Кровь теперь была повсюду: капала со лба Веягора, текла из разбитого затылка Ивана и смешивалась с кровью тех, кого на борту уже не было. Жрец ухватился за волосы колдуна, но тот успел выхватить нож и рассек Веягору запястье.
Последние весла разметало по воде, и ладья окончательно потеряла управление. Веягор перехватил руку Ивана с ножом, но тут же пропустил удар в ухо, от которого на миг ослеп и оглох, ослабив хватку. Колдун немедля вывернулся, ногой врезал жрецу в лицо. Хрустнуло, нос объяло огнем. Ладья пошла кормой на волну, накренилась, зачерпнув воды, оставшиеся бочки покатились прямо на Веягора. Он чудом разошелся с той из них, что летела в голову.
Корабль ненадолго выправился. Веягор заметил Ивана: тот стонал, лежа у мачты и держась за край порванного каната. Вторая рука у него была неестественно вывернута. Жрец бросился к нему, сорвал с шеи рог. Ладья вновь накренилась, Веягор потерял равновесие, беспомощно заскользил по мокрой палубе. Но тут кто-то ухватил его за запястье, удержал от падения в бурлящую пучину.
У Гаврилы все жилы чуть не трещали, но он одной рукой вцепился в канат, а другой сжимал руку Веягора, не давая упасть.
Жрец не ждал ни мига: поднес рог к кровавым устам и едва выдохнул. Ветер, словно сторожевой пес, встрепенулся, перестал хлестать со всех сторон. Ладью тряхнуло раз, другой, и ладони Веягора вдруг налились жаром. Он закрыл глаза и увидел Буреглава, растерянного от внезапно притихшего шторма. Веягор улыбнулся, невзирая на разрывающую боль в груди. Лицо Владыки исказилось – почувствовал, как невидимые нити выскользнули из его рук. Веягор рассмеялся, откинув голову, и смех его был подобен грому. Вместе с ним, показалось, вышел весь дух.

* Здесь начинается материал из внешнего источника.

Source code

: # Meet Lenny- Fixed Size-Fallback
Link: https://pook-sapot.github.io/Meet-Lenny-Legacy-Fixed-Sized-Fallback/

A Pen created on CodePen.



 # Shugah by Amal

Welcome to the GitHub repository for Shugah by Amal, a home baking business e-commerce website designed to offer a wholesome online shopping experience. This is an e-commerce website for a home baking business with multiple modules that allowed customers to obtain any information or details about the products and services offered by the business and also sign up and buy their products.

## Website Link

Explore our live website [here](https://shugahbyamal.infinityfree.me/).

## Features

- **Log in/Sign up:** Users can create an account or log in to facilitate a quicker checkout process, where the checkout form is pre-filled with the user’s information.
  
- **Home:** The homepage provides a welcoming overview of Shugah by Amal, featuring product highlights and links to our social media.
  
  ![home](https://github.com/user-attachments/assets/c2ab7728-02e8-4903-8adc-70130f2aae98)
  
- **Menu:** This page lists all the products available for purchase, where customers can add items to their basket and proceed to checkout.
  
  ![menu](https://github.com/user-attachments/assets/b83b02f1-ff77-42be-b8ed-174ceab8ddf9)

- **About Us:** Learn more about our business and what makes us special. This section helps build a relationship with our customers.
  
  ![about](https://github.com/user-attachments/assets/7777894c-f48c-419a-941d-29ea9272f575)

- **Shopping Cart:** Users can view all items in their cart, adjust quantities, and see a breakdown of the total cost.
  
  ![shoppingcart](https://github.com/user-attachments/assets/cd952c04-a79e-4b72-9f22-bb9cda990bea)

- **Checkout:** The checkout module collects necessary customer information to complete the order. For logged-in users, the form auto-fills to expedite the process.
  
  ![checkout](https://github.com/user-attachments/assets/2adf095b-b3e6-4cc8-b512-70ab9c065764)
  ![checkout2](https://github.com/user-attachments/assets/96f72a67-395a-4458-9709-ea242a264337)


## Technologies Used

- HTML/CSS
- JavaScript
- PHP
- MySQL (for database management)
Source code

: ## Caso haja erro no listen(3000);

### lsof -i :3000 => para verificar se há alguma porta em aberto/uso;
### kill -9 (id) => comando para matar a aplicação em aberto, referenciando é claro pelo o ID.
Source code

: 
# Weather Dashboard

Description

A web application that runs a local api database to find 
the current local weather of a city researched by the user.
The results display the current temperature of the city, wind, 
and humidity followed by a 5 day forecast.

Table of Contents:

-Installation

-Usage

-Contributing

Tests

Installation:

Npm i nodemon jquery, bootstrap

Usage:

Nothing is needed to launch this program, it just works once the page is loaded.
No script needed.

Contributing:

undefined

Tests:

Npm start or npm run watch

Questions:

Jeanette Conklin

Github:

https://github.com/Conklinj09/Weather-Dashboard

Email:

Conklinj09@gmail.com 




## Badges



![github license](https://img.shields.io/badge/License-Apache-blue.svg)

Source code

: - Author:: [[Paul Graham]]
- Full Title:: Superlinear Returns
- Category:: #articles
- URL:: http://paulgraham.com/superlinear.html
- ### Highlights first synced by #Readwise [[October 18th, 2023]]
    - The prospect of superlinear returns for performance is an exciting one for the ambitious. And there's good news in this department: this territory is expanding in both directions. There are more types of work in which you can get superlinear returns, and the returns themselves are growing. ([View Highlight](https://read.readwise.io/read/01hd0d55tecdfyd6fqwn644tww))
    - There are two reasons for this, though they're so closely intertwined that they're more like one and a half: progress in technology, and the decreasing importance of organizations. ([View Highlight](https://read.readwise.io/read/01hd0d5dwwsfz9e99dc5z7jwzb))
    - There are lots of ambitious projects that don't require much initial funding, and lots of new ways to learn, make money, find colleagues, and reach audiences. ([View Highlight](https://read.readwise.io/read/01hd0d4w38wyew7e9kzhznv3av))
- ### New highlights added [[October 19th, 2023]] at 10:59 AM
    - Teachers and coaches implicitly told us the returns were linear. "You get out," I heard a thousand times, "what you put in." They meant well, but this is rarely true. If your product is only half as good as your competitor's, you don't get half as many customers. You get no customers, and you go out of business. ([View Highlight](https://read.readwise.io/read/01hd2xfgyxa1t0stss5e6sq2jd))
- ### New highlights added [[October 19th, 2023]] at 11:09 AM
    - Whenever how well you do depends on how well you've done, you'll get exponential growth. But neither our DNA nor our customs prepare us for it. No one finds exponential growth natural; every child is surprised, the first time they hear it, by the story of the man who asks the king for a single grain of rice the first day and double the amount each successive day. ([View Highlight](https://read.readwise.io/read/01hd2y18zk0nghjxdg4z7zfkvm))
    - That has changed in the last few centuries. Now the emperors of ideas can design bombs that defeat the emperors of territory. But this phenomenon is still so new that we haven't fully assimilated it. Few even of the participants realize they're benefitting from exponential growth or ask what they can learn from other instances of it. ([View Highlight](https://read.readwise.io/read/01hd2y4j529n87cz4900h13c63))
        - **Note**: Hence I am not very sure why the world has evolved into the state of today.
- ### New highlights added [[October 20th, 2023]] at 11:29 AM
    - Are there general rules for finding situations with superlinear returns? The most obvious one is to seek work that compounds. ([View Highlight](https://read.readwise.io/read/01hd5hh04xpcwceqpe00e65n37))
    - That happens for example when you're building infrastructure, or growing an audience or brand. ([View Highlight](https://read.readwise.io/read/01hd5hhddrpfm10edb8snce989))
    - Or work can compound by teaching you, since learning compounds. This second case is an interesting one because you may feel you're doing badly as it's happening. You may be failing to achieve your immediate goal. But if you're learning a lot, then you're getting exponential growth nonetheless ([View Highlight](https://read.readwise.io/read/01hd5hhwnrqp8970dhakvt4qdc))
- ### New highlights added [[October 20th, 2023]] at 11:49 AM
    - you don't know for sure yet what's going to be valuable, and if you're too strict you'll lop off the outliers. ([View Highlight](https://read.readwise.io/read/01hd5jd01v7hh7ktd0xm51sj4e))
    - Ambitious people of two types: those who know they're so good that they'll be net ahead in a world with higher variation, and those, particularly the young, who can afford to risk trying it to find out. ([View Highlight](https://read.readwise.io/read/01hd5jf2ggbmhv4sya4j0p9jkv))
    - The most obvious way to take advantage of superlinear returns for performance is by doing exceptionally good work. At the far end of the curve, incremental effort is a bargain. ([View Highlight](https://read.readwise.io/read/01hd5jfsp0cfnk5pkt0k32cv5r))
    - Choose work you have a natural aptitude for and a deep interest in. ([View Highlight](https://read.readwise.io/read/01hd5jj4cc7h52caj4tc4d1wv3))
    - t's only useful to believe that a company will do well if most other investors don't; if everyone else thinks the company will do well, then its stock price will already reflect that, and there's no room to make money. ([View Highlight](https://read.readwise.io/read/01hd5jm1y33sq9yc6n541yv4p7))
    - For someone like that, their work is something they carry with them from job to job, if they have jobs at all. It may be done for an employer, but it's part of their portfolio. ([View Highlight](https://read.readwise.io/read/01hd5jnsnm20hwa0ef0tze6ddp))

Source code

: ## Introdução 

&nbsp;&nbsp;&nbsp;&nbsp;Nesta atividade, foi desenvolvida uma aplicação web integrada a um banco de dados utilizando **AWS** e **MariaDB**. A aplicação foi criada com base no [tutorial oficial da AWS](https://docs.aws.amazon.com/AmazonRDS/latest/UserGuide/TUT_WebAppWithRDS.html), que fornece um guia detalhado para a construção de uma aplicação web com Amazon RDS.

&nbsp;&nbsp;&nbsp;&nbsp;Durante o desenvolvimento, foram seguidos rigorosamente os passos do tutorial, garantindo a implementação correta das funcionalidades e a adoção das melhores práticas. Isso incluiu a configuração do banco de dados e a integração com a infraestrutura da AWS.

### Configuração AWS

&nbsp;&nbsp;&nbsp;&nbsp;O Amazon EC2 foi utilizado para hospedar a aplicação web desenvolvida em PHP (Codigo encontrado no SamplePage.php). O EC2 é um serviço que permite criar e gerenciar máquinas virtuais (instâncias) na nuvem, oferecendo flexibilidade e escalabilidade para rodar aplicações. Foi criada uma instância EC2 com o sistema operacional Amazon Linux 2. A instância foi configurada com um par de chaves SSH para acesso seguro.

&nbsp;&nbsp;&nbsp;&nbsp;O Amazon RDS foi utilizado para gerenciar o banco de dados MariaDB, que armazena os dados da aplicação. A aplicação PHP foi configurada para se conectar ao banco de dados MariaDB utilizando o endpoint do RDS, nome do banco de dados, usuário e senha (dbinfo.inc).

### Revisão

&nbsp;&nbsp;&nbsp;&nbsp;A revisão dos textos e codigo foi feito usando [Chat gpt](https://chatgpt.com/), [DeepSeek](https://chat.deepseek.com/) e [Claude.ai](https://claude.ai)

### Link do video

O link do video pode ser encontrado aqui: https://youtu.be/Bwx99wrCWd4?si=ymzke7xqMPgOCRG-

Ветер оставил ладью, собравшись в один поток, и ударил Буреглава на берегу, скинув в бурлящие еще воды. Веягор с высоты, словно сам летел по небу, видел, как беспомощно барахтается человек в пучине. Рыжая голова то показывалась над водой, то исчезала в бурунах, и вскоре пропала окончательно.